The elevator ride was long. Tense. Kai’s reflection flickered in the mirrored walls: bruised, filthy, gaunt. His clothes hung off his frame like wet rags. Alek noticed the way he stared at his own reflection—like he didn’t recognize it. Like he didn’t want to.

Alek didn’t speak.

Words would’ve broken something.

When the doors opened, Alek led the way into his penthouse. It was clean. Minimal. More like a hotel suite than a home. Cold surfaces, dim lighting, too much space. Kai blinked at the emptiness of it.

"This is yours?"

Alek nodded.

Kai snorted softly. "Of course. Alphas always live in palaces."

Alek didn’t rise to the bait.

"You can take the guest room. Bathroom’s attached. There are clothes in the wardrobe. They might be big, but they’re clean."

Kai walked stiffly into the hallway. He paused in the doorway. Didn’t look back.

"Thanks."

He didn’t sleep.

Kai lay on the guest bed—too soft, too clean, too alien—and stared at the ceiling. He’d showered, changed into oversized sweats, taken the suppressants Alek had placed silently on the nightstand. But sleep wouldn’t come. It never did when it was too quiet.

He kept expecting a lock to click. A voice to command. Hands to grab.

None came.

And that absence gnawed at him just as much as their presence once had.

He sat up after two hours, tangled in sheets that smelled like expensive detergent and nothing else. The window stretched across the far wall, giving a panoramic view of Helios City’s sleeping skyline. From this high up, everything looked small. Silent. Like it had nothing to do with the grime he’d clawed through to survive.

He got up. Wandered.

The penthouse was a surgical theater of taste. Cold grays, clean whites, black metal. Not a single picture. Not a single personal object. Kai trailed his fingers across the marble countertop, almost expecting alarms to sound.

He found Alek on the couch.

Still dressed, long legs stretched out, fingers steepled under his chin. Watching a blank screen.

Kai hovered at the edge of the room.

"You don’t sleep either?"

Alek’s eyes didn’t leave the screen. "Not much."

Kai stepped closer. Slowly. Cautiously. His voice was quiet. "Why are you helping me?"

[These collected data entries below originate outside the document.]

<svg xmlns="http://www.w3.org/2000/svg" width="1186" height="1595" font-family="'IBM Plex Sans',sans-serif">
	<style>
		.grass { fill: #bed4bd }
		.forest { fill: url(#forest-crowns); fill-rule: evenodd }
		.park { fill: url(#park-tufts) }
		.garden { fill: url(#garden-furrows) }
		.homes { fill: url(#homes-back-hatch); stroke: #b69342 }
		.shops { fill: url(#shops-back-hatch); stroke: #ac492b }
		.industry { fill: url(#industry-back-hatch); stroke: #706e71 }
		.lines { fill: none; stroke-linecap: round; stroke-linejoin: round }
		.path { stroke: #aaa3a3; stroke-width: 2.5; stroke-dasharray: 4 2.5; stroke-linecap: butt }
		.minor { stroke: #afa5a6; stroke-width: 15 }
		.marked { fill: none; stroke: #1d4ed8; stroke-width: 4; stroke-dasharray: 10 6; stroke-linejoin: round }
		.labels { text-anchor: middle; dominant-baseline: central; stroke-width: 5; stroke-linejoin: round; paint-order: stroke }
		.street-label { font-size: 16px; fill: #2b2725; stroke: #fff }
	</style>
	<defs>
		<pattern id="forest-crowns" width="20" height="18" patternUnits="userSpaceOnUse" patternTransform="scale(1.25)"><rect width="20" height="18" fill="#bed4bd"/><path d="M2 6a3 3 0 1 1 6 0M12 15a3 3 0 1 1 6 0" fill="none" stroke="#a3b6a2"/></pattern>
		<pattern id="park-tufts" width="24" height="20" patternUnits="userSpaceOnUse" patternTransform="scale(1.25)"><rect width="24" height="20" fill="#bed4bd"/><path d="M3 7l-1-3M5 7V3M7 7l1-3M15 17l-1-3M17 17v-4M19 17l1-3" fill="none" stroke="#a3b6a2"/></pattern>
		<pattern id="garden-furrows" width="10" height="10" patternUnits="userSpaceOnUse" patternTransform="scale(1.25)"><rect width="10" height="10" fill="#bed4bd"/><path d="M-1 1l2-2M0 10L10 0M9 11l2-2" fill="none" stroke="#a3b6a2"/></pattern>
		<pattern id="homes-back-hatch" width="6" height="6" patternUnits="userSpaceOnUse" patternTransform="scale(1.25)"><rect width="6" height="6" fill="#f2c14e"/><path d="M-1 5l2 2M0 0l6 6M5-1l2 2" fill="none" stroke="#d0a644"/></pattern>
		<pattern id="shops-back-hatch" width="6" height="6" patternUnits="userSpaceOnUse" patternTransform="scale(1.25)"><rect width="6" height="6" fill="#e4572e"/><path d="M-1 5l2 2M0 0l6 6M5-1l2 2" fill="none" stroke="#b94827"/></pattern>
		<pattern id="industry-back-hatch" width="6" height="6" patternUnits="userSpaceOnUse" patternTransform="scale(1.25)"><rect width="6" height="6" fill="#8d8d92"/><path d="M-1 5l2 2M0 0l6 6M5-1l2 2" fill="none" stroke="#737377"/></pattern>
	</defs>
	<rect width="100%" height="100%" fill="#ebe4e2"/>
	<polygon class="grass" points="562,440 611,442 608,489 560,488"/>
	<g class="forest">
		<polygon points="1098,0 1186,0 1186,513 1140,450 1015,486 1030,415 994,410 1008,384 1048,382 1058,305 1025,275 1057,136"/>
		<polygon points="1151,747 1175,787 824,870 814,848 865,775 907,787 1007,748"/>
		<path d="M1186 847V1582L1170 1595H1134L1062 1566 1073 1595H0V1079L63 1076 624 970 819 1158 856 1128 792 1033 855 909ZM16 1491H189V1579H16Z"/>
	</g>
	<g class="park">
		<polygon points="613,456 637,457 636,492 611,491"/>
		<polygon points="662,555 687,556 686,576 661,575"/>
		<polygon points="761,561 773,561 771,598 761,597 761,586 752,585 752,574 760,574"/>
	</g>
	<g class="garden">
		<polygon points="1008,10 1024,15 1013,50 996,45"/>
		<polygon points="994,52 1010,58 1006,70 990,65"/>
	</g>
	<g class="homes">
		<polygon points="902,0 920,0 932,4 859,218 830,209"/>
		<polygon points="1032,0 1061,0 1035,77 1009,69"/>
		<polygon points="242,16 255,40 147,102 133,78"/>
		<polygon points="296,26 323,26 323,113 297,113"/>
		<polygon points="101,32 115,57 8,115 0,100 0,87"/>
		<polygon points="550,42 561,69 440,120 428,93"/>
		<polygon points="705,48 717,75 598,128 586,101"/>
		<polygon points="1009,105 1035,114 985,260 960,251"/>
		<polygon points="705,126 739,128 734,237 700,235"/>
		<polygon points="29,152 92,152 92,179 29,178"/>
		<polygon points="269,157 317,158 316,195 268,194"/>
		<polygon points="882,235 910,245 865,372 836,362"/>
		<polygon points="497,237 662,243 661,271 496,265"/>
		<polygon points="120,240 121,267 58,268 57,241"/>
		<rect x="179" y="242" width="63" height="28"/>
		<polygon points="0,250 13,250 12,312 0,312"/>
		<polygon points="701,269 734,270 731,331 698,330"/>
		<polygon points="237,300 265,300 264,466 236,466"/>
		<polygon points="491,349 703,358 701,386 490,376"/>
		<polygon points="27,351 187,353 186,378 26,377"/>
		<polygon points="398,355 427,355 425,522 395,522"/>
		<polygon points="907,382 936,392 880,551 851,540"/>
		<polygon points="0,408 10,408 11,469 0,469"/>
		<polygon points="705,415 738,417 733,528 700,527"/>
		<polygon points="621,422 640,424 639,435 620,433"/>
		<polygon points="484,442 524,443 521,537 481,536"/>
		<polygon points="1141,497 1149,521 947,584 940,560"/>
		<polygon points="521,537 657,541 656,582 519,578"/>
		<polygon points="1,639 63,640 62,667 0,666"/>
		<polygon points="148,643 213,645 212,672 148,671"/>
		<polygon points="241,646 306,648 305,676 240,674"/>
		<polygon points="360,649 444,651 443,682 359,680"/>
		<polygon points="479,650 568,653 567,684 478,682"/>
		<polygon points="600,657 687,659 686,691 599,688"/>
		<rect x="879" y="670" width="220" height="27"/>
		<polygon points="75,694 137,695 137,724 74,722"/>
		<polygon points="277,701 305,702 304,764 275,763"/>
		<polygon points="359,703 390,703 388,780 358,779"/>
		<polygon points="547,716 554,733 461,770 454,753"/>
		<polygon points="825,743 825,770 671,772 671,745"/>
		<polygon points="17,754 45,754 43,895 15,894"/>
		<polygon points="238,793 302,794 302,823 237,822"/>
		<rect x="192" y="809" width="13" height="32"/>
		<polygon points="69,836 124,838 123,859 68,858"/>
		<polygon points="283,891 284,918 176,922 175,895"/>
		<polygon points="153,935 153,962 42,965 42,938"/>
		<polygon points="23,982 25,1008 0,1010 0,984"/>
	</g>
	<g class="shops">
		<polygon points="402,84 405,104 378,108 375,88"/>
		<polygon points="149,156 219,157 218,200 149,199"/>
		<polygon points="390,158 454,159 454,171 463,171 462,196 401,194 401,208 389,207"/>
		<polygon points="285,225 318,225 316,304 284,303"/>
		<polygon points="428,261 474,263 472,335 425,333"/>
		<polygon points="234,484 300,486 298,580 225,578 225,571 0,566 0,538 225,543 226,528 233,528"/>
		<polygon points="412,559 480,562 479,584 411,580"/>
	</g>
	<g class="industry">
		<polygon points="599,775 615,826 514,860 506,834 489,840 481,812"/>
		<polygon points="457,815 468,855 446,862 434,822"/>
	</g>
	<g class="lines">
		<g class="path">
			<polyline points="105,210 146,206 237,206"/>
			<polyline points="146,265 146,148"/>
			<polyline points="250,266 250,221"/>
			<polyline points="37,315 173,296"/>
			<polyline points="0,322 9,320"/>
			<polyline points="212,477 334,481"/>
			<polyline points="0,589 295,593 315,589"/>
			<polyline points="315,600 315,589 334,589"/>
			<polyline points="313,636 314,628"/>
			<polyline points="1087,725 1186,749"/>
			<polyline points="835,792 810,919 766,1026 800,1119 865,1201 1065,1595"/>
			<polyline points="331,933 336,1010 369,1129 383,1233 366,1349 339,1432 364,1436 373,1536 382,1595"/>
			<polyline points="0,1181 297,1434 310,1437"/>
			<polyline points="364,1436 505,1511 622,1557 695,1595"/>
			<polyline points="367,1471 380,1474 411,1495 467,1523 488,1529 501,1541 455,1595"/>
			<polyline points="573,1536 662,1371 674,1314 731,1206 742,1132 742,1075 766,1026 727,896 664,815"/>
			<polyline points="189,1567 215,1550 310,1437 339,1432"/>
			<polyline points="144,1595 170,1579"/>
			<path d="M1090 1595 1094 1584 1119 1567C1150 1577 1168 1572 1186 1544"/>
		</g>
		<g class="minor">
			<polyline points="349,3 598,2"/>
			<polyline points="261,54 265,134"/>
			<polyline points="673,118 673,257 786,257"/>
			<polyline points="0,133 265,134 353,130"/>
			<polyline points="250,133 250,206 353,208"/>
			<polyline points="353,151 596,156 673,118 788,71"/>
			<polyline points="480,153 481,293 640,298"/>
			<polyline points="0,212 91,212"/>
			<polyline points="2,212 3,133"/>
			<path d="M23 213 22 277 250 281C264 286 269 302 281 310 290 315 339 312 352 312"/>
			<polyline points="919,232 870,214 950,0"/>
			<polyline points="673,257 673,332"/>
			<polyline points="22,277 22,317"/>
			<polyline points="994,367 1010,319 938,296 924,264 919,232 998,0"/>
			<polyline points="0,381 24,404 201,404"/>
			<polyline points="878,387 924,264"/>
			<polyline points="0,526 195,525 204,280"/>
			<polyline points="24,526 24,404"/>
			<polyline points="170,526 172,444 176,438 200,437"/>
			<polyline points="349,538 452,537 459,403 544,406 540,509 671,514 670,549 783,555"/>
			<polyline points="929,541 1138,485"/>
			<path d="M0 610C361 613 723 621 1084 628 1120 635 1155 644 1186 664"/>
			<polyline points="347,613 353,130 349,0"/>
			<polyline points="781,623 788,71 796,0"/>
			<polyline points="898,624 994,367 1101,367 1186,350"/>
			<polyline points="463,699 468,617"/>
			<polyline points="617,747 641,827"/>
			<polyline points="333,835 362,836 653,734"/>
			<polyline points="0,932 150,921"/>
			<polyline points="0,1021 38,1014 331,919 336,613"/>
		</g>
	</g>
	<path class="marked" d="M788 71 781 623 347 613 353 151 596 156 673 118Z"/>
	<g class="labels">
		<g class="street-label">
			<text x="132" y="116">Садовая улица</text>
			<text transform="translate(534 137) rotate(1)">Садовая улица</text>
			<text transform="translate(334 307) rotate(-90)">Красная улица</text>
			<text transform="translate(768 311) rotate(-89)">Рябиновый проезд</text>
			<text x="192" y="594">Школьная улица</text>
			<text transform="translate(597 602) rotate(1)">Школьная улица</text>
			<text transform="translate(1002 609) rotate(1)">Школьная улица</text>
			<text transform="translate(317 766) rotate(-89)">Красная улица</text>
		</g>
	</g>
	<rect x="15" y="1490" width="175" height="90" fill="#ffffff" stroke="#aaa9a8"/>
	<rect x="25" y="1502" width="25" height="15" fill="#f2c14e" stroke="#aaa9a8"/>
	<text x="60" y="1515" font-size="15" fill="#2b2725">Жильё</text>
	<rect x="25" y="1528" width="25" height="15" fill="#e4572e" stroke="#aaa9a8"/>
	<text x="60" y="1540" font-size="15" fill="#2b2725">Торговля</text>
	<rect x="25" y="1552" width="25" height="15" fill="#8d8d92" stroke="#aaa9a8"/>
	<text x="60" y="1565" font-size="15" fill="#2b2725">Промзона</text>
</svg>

"Because you needed help."

"That’s not an answer."

"It’s the only one I have."

Kai folded his arms. "You expect me to believe you just... saw a broken Omega and thought, 'Let’s play hero today'?"

Alek didn’t flinch. "No. I didn’t think anything. I just couldn’t walk away."

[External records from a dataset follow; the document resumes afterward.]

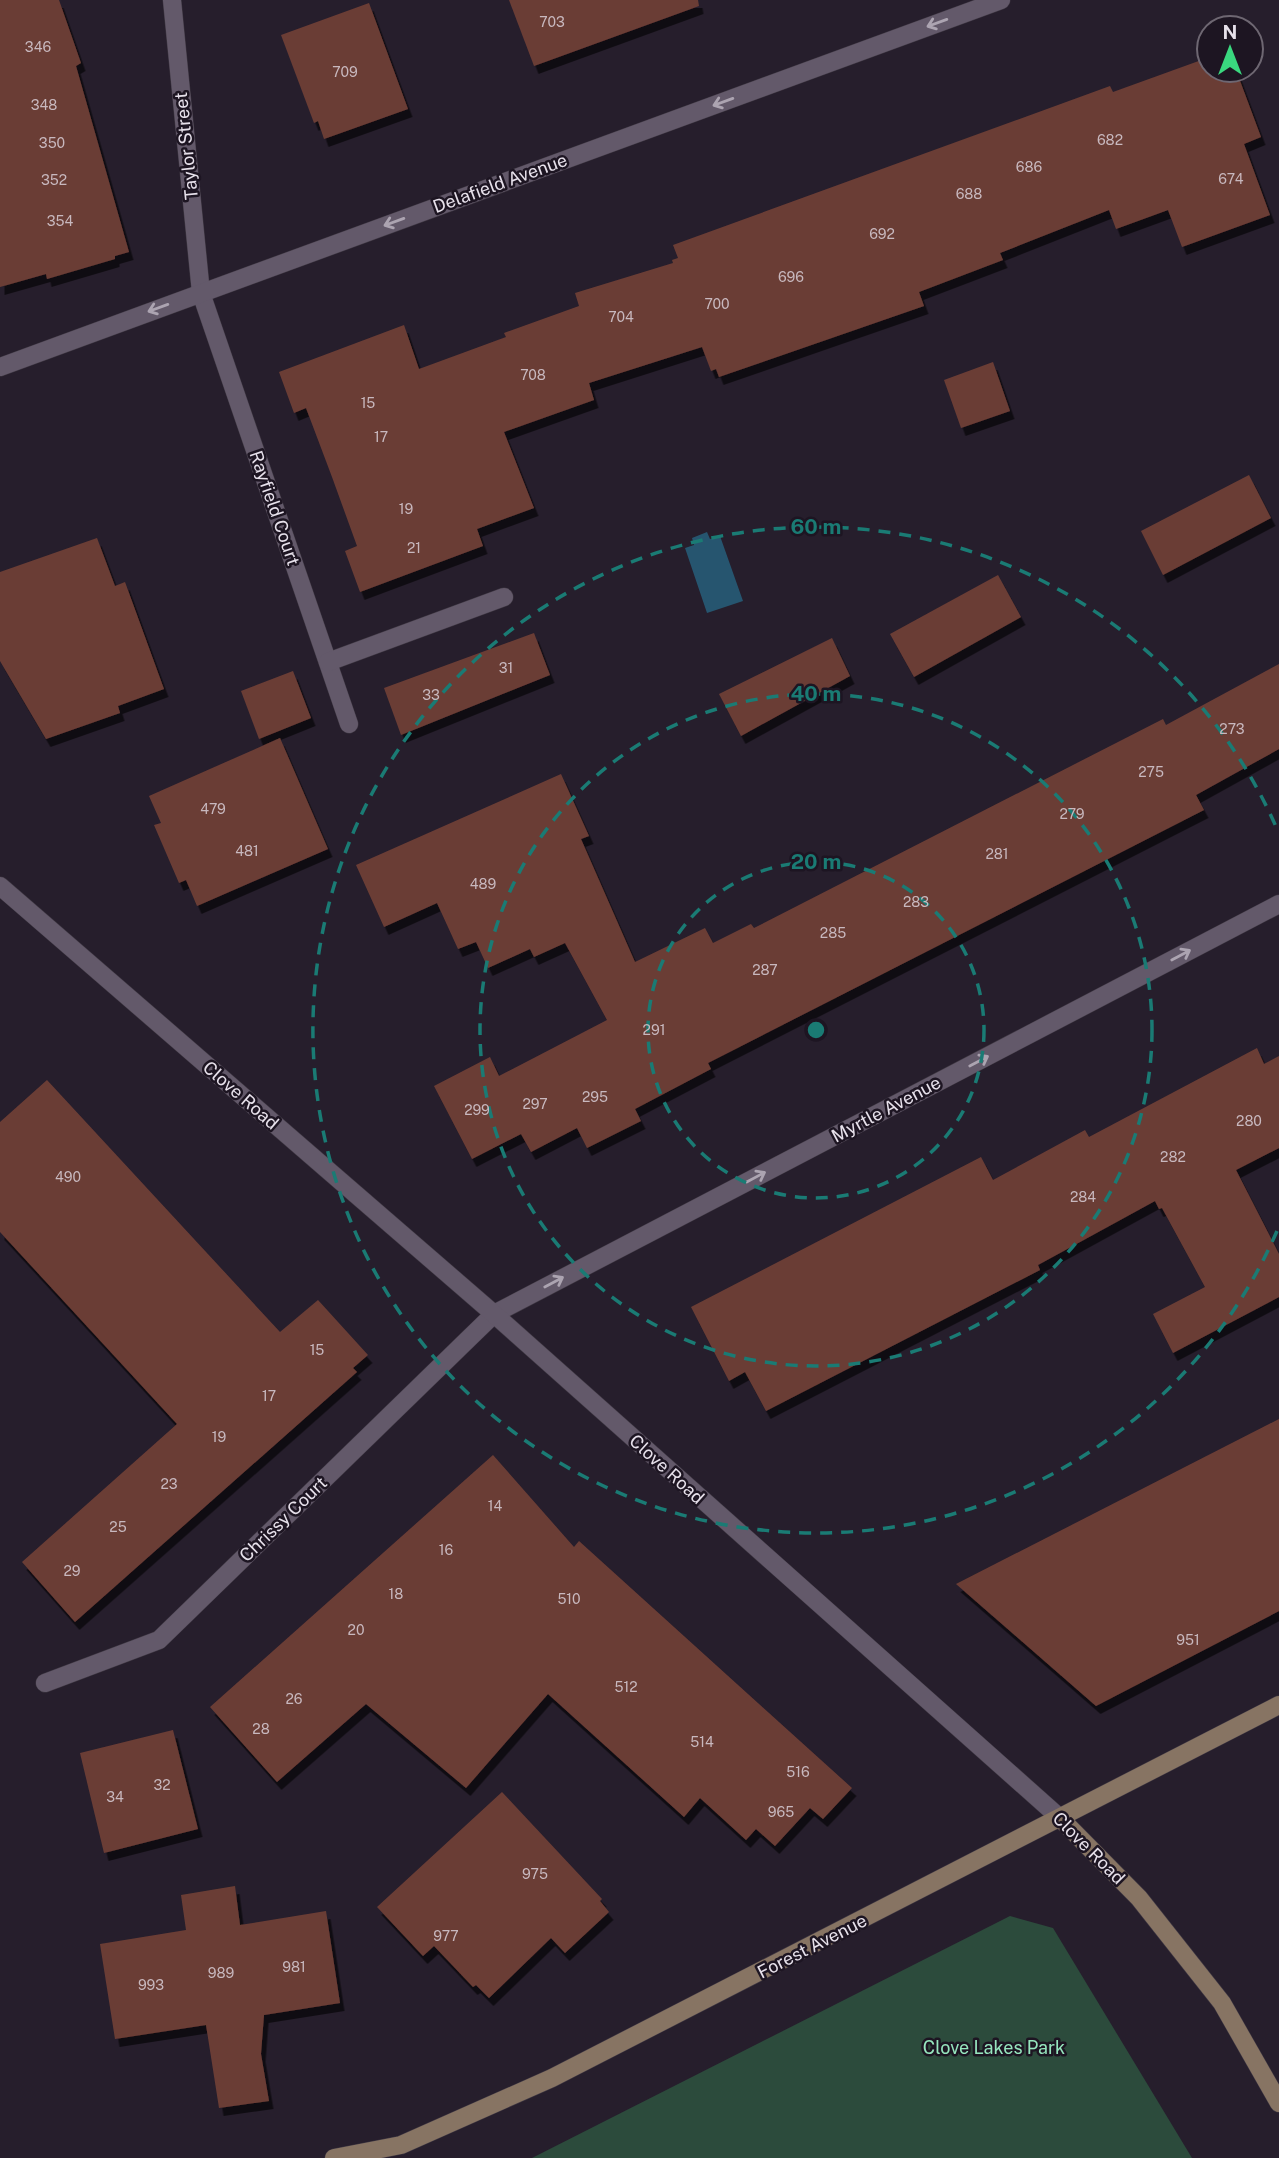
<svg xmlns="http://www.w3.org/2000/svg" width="1279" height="2158" font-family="'Public Sans',sans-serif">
<defs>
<filter id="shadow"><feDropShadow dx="4.5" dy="8" stdDeviation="0" flood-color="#0009"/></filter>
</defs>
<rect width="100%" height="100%" fill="#261e2c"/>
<polygon fill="#2c4b3c" points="1010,1916 1053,1928 1192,2158 532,2158"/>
<polygon fill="#26556f" points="707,532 710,539 720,536 743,601 707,613 685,548 694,545 692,538"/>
<g fill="#6b3d35" filter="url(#shadow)">
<polygon points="0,0 59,0 81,63 76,66 129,252 115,256 115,259 47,279 46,274 0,287"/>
<polygon points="509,0 698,0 699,6 534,66"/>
<polygon points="369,3 408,109 324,139 318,121 314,123 281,35"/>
<polygon points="1207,58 1209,70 1236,70 1261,137 1244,144 1270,215 1182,247 1168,210 1116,229 1109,210 1000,253 1003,260 919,292 924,306 719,377 716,369 711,371 702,347 589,383 594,400 504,432 534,508 477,529 483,546 360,592 345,551 357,546 332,477 306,408 294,413 279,372 404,325 419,369 506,337 504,333 579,306 575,293 673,263 672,260 678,258 673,245 1110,86 1113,92"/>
<polygon points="993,362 1010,411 961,428 944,380"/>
<polygon points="1249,475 1271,518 1163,575 1141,531"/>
<polygon points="97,538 115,586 125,582 164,689 118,706 120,713 46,739 0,661 0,572"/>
<polygon points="998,575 1021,617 914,677 890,634"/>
<polygon points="534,633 550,675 401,735 384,688"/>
<polygon points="832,638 850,676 741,736 719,694"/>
<polygon points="1279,664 1279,749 1196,795 1204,810 708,1063 711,1069 635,1109 641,1121 587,1148 577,1128 531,1152 521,1134 472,1159 434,1086 490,1057 499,1076 607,1020 565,943 534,957 530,949 488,968 476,942 458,949 437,903 384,927 356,865 561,774 589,836 581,839 635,962 705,928 713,943 751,924 754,928 1163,719 1166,725"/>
<polygon points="293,671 311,718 259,739 241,691"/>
<polygon points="280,738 328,849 197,906 186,880 179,883 154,825 161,823 149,796"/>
<polygon points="1257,1048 1264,1064 1279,1056 1279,1148 1236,1170 1279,1254 1279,1297 1173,1353 1153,1314 1205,1287 1162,1208 1159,1209 1155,1201 1038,1265 1040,1270 766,1411 745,1372 729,1381 691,1307 981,1157 993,1180 1085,1130 1089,1137"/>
<polygon points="47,1080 280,1332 318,1300 368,1355 353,1368 357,1372 75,1622 22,1562 177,1424 0,1232 0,1122"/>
<polygon points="1279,1419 1279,1611 1096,1706 956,1584"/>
<polygon points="493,1455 574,1547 579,1541 852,1788 823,1819 810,1808 775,1846 756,1829 746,1840 700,1798 684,1817 548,1694 466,1788 366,1704 277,1782 210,1707"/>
<polygon points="173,1730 198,1829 104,1853 80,1753"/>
<polygon points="502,1792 602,1899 600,1901 609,1912 565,1953 551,1938 489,1998 476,1985 473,1987 434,1946 423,1956 377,1907"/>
<polygon points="235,1886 240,1925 326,1911 340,2003 264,2015 261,2054 269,2101 219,2108 206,2025 115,2039 100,1944 186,1930 181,1895"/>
</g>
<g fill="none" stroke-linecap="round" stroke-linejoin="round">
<g stroke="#3f3843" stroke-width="19">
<g id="minor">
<polyline points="172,0 201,293 349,724"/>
<polyline points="0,367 1001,0"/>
<polyline points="328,662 504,597"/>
<polyline points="45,1683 159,1640 494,1314 1279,904"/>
</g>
</g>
<g stroke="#3f3843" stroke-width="19">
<polyline id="tertiary" points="0,886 494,1314 1060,1818"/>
</g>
<g stroke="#3f3843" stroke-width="19">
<g id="secondary">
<polyline points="1060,1818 1139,1898 1222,2003 1279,2103"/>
<polyline points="334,2158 401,2145 552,2078 1279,1705"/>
</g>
</g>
<use href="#minor" stroke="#63596a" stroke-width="18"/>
<use href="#tertiary" stroke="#63596a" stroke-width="18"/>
<use href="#secondary" stroke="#877463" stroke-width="18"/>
</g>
<defs><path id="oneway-shaft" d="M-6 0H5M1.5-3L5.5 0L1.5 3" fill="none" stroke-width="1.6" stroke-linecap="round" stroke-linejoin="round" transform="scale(1.75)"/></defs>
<g stroke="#aca4b1">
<use href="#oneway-shaft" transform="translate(937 23) rotate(160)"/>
<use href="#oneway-shaft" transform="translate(723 102) rotate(160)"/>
<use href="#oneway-shaft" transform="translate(394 222) rotate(160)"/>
<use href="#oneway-shaft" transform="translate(158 308) rotate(160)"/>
<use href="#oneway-shaft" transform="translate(1181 955) rotate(-28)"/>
<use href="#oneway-shaft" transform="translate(979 1061) rotate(-28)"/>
<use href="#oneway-shaft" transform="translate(756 1177) rotate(-28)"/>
<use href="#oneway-shaft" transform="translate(554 1282) rotate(-28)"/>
</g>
<g fill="none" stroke="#1a7b74" stroke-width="3.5" stroke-dasharray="12 9">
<circle cx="816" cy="1030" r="168"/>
<circle cx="816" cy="1030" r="336"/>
<path d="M1277 1231A503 503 0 1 1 1277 829"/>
</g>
<g text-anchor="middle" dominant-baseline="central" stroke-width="5" stroke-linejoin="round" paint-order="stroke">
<g font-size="14" fill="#c8b8be">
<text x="552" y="22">703</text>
<text x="38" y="47">346</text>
<text x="345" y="72">709</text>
<text x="44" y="105">348</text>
<text x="1110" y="140">682</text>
<text x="52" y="143">350</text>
<text x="1029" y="167">686</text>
<text x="1231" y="179">674</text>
<text x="54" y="180">352</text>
<text x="969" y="194">688</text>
<text x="60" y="221">354</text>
<text x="882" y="234">692</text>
<text x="791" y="277">696</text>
<text x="717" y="304">700</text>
<text x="621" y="317">704</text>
<text x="533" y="375">708</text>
<text x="368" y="403">15</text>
<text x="381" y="437">17</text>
<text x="406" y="509">19</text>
<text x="414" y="548">21</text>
<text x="506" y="668">31</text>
<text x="431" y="695">33</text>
<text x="1232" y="729">273</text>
<text x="1151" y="772">275</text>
<text x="213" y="809">479</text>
<text x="1072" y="814">279</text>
<text x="247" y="851">481</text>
<text x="997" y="854">281</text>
<text x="483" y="884">489</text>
<text x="916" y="902">283</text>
<text x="833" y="933">285</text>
<text x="765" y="970">287</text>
<text x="654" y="1030">291</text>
<text x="595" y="1097">295</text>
<text x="535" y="1104">297</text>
<text x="477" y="1110">299</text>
<text x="1249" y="1121">280</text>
<text x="1173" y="1157">282</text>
<text x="68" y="1177">490</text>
<text x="1083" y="1197">284</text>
<text x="317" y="1350">15</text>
<text x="269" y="1396">17</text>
<text x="219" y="1437">19</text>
<text x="169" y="1484">23</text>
<text x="495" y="1506">14</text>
<text x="118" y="1527">25</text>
<text x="446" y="1550">16</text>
<text x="72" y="1571">29</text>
<text x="396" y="1594">18</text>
<text x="569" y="1599">510</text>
<text x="356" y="1630">20</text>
<text x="1188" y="1640">951</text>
<text x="626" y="1687">512</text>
<text x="294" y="1699">26</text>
<text x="261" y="1729">28</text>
<text x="702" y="1742">514</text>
<text x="798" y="1772">516</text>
<text x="162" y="1785">32</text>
<text x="115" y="1797">34</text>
<text x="781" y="1812">965</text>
<text x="535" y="1874">975</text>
<text x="446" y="1936">977</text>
<text x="294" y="1967">981</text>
<text x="221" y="1973">989</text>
<text x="151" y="1985">993</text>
</g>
<g font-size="18" fill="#e7e1eb" stroke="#1d1522">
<text transform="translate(186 146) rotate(-96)">Taylor Street</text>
<text transform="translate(500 183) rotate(-20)">Delafield Avenue</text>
<text transform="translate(275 508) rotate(71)">Rayfield Court</text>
<text transform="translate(241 1095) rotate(41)">Clove Road</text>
<text transform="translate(886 1109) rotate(-28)">Myrtle Avenue</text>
<text transform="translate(667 1469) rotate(42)">Clove Road</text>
<text transform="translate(283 1519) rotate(-44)">Chrissy Court</text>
<text transform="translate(1089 1848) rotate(45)">Clove Road</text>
<text transform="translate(812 1946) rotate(-27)">Forest Avenue</text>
</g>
<g font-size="18" fill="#96e6be" stroke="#1d1522">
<text x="994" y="2047">Clove Lakes Park</text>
</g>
</g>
<circle cx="816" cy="1030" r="10" fill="#1a7b74" stroke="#1d1522" stroke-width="3.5"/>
<g font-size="21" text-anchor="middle" font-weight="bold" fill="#1a7b74" stroke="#1d1522" stroke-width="5" stroke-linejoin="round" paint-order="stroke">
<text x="816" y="534">60 m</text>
<text x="816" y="701">40 m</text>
<text x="816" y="869">20 m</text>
</g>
<g transform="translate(1230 49)"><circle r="33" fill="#1d1522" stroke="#6e6772" stroke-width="2"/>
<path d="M0-5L12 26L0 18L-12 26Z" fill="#3ad77f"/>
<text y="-10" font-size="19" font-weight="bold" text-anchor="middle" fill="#e7e1eb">N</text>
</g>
</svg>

Kai scoffed. "So you’re what? A noble Alpha?"

Alek finally looked at him. "I’m not noble."

Silence.

Kai stared at him for a long time. Then, too tired to keep standing, he sat on the edge of the couch. Not close. But not far either.

"I hate Alphas."

"I know."

"You should."

"I do."

Kai blinked. The quiet admission broke something.

He laughed. Just once. Dry, bitter. Then he buried his face in his hands.

"You don’t know what they did to me."

Alek didn’t answer.

Kai didn’t expect him to.

"They said I was born defective. An Omega with too much mouth. Too much fire. They tried to break it out of me. Every time I talked back. Every time I fought... they punished me."

His voice cracked. "And it worked. It worked so well I don’t even know who I am anymore."

Alek sat still. A statue in the dark. But his voice, when it came, was quieter than Kai had ever heard.

"You’re still here. That’s who you are."

Kai swallowed. Hard.

He rose and left the room without another word.

He woke screaming.

Nightmares clawed their way out of his throat. The room was dark but too large—he didn’t remember where he was at first. The smell hit him: linen, synthetic air, Alek’s lingering scent.

His breathing calmed slowly.

He got up and wandered again. The suppressants were wearing off. He felt the itch behind his teeth. The flush in his chest. The pressure building low in his gut.

He found Alek in the kitchen.

"I need more."

Alek was already holding another dose. He handed it over without a word.

Kai took it dry.

Then: "What happens when they stop working?"

"We’ll figure something out."

Kai stared at him. "You say that like it’s easy."

"It’s not. But I’m not leaving you alone with it."

That promise—simple, flat, absolute—hit harder than anything so far.

Kai turned away, ashamed of how much he wanted to believe it.